*** Material for this task ***

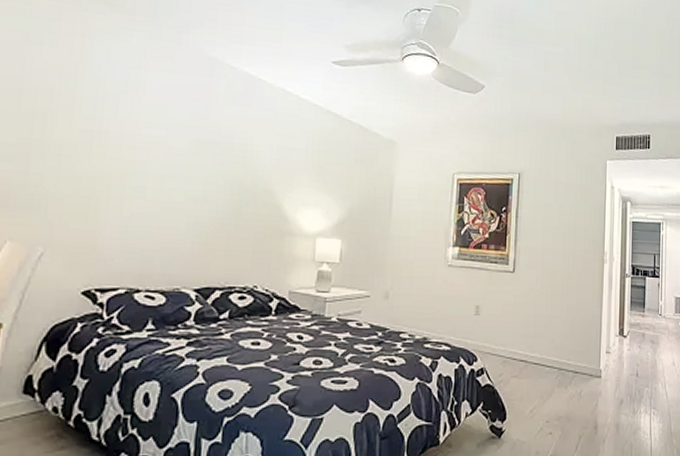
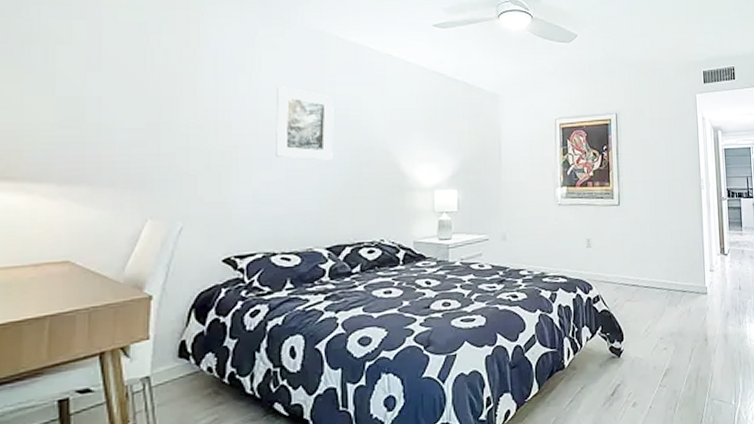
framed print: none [149,110,219,196] -> present [274,85,334,161]

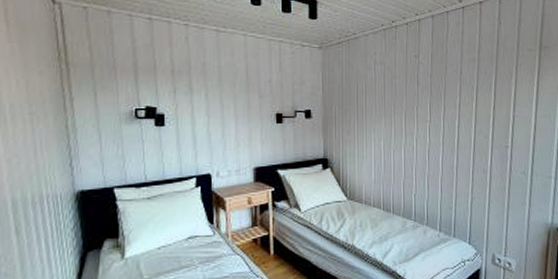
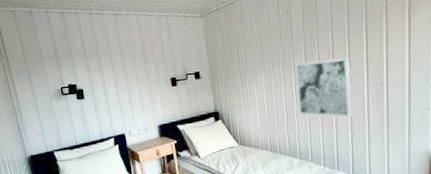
wall art: none [417,113,477,179] -> present [294,57,353,118]

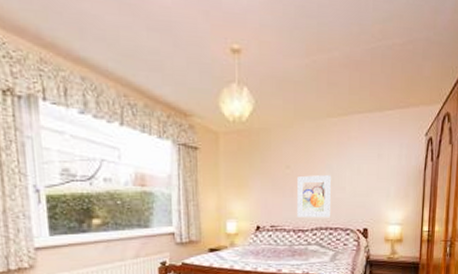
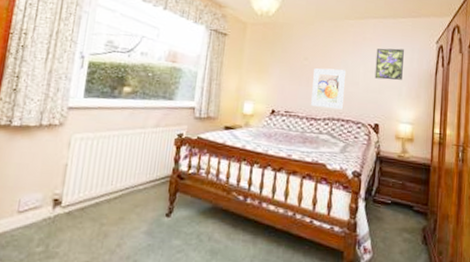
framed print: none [362,145,392,181] -> present [374,48,404,80]

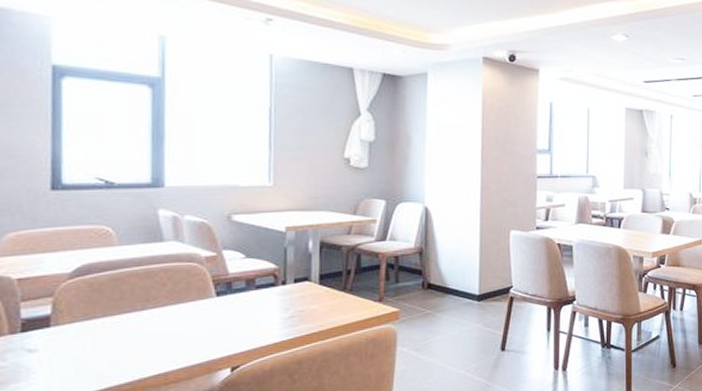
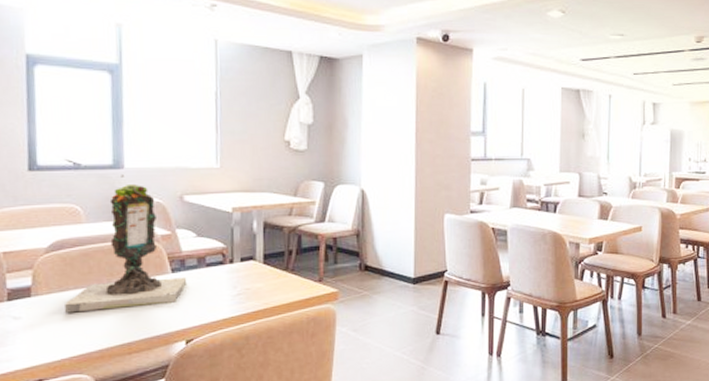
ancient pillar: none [89,194,234,343] -> present [64,175,187,313]

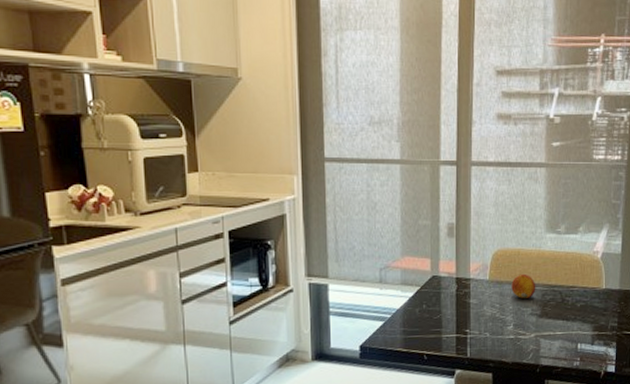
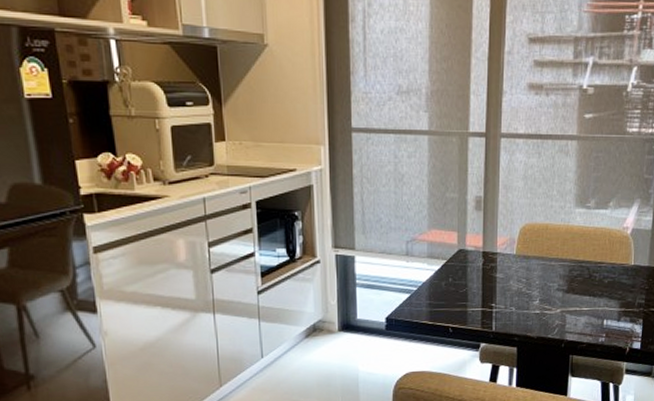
fruit: present [511,273,536,298] -> none [538,248,564,274]

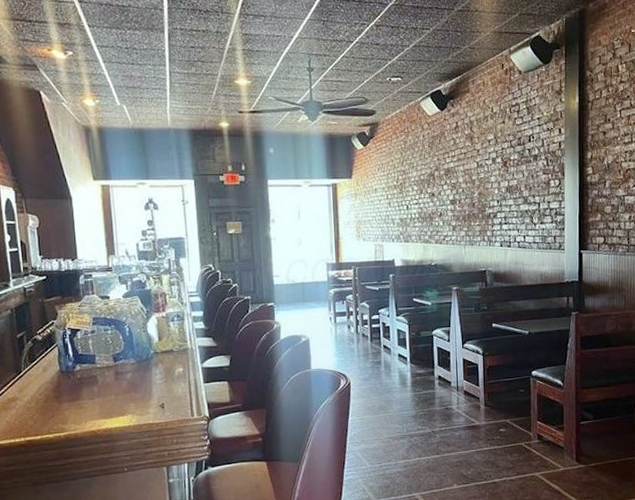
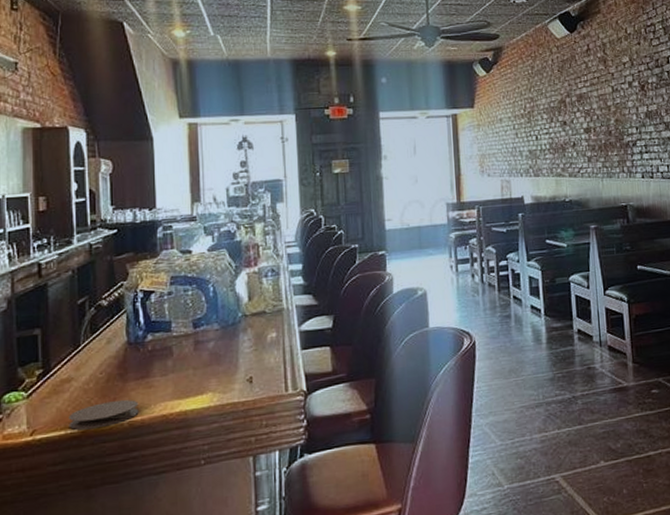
coaster: none [16,417,73,440] -> present [68,400,139,430]

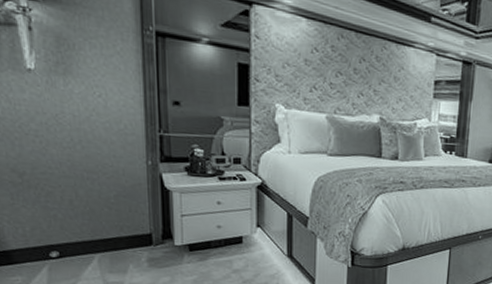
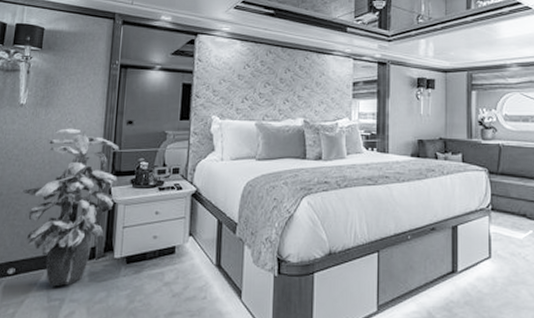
indoor plant: none [47,103,169,271] -> present [19,128,120,287]

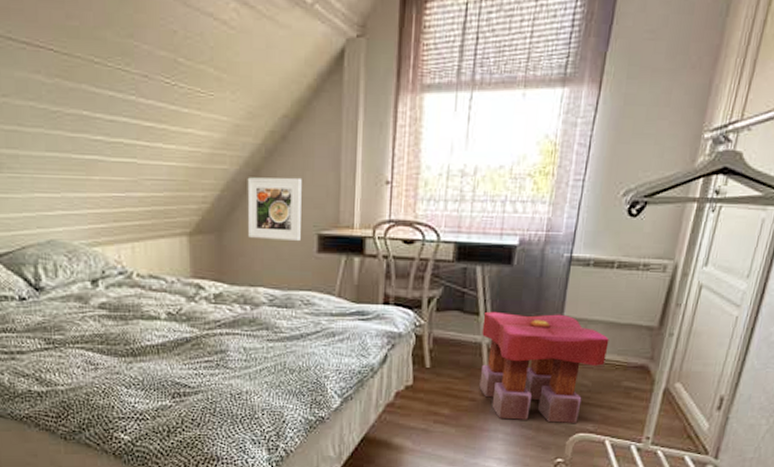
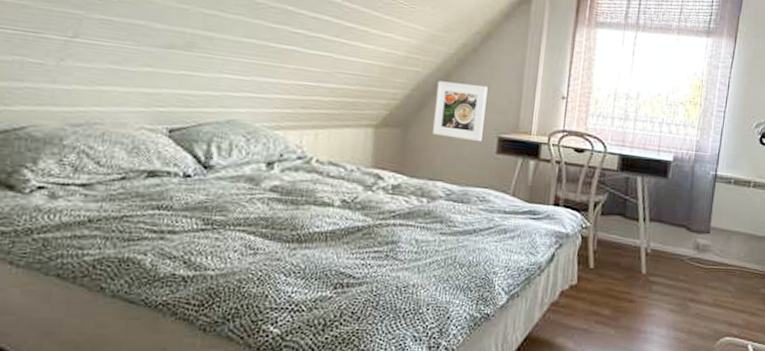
stool: present [479,311,609,423] -> none [637,218,749,327]

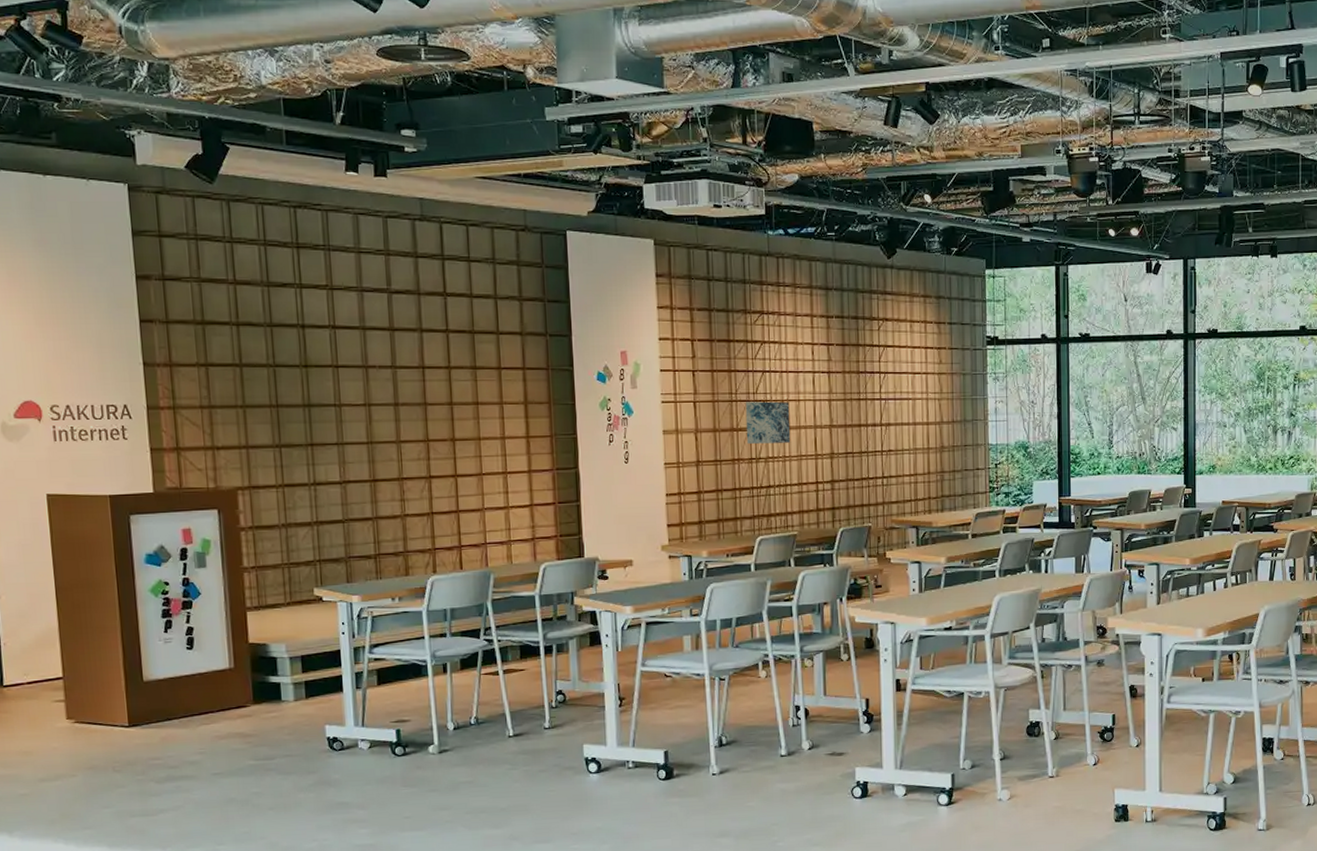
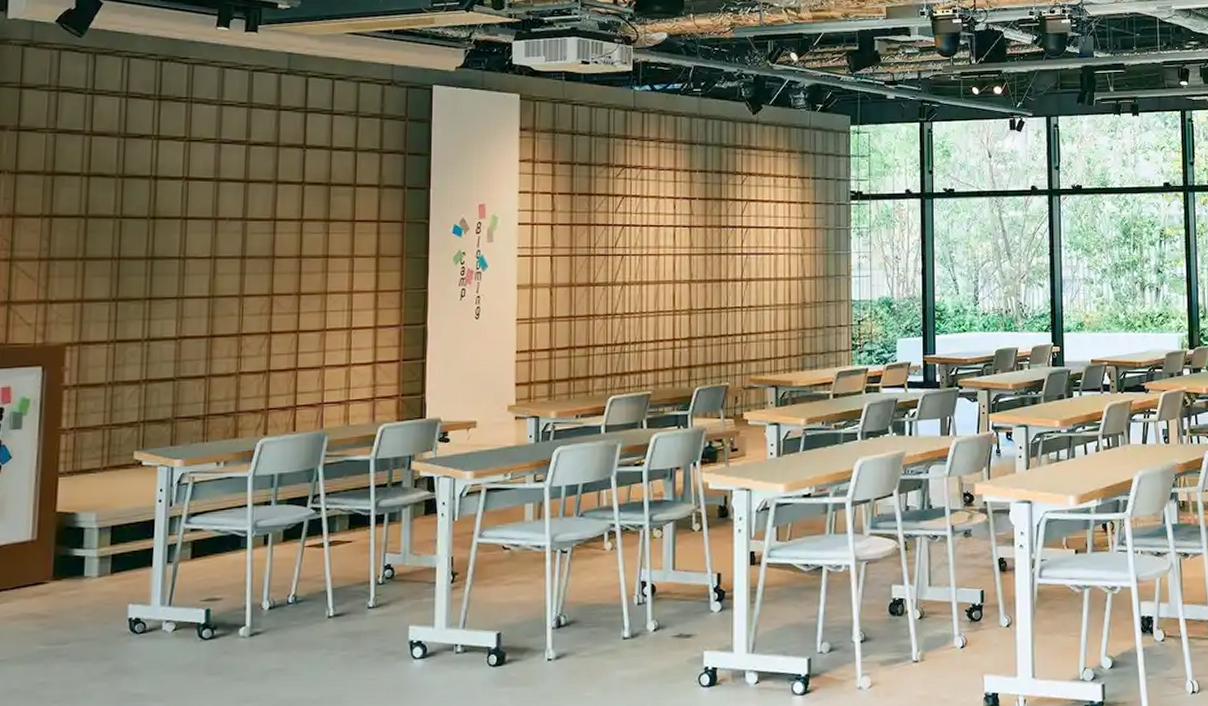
wall art: present [745,401,791,444] -> none [603,256,649,299]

***

Exercise prompt | Exclude the images and copy every record above exactly.

Output |
framed print: none [149,110,219,196] -> present [274,85,334,161]

wall art: none [417,113,477,179] -> present [294,57,353,118]

framed print: none [362,145,392,181] -> present [374,48,404,80]

ancient pillar: none [89,194,234,343] -> present [64,175,187,313]

fruit: present [511,273,536,298] -> none [538,248,564,274]

coaster: none [16,417,73,440] -> present [68,400,139,430]

indoor plant: none [47,103,169,271] -> present [19,128,120,287]

stool: present [479,311,609,423] -> none [637,218,749,327]

wall art: present [745,401,791,444] -> none [603,256,649,299]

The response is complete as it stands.